Prompt — Find and copy every line in the records that includes the string "active".

Entries shown: Begin

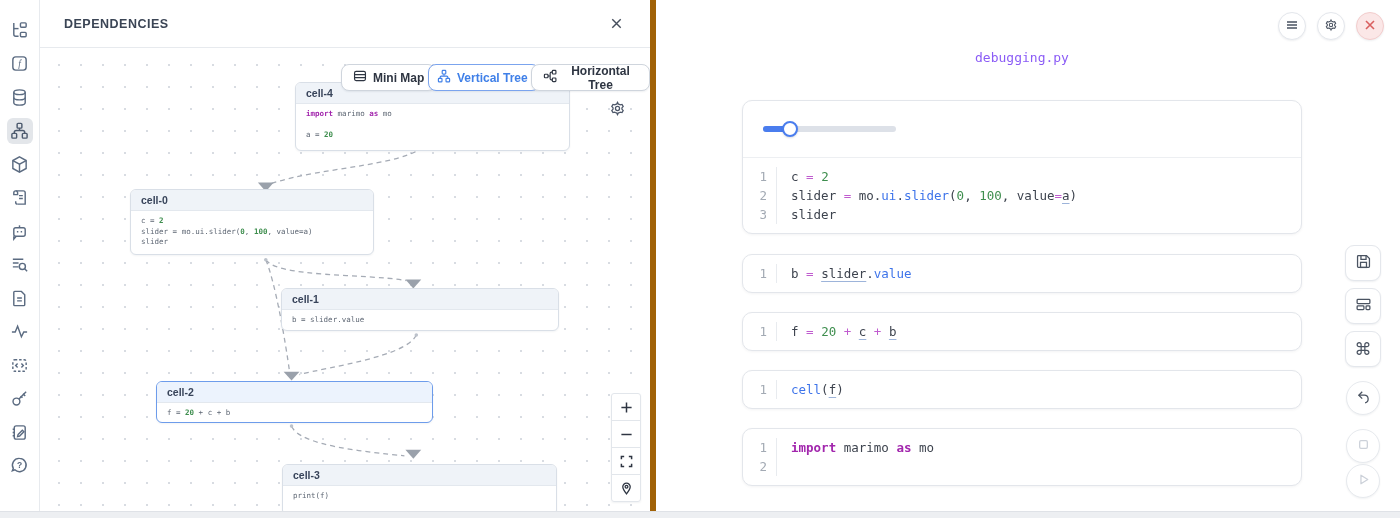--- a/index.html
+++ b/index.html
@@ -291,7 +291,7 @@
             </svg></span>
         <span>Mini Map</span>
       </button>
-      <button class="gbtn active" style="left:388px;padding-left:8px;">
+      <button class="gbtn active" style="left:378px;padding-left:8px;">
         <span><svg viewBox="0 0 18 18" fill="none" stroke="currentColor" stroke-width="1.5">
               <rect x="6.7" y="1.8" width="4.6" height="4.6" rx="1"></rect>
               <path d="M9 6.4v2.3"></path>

Entries shown: End

Exercise output —
-      <button class="gbtn active" style="left:388px;padding-left:8px;">
+      <button class="gbtn active" style="left:378px;padding-left:8px;">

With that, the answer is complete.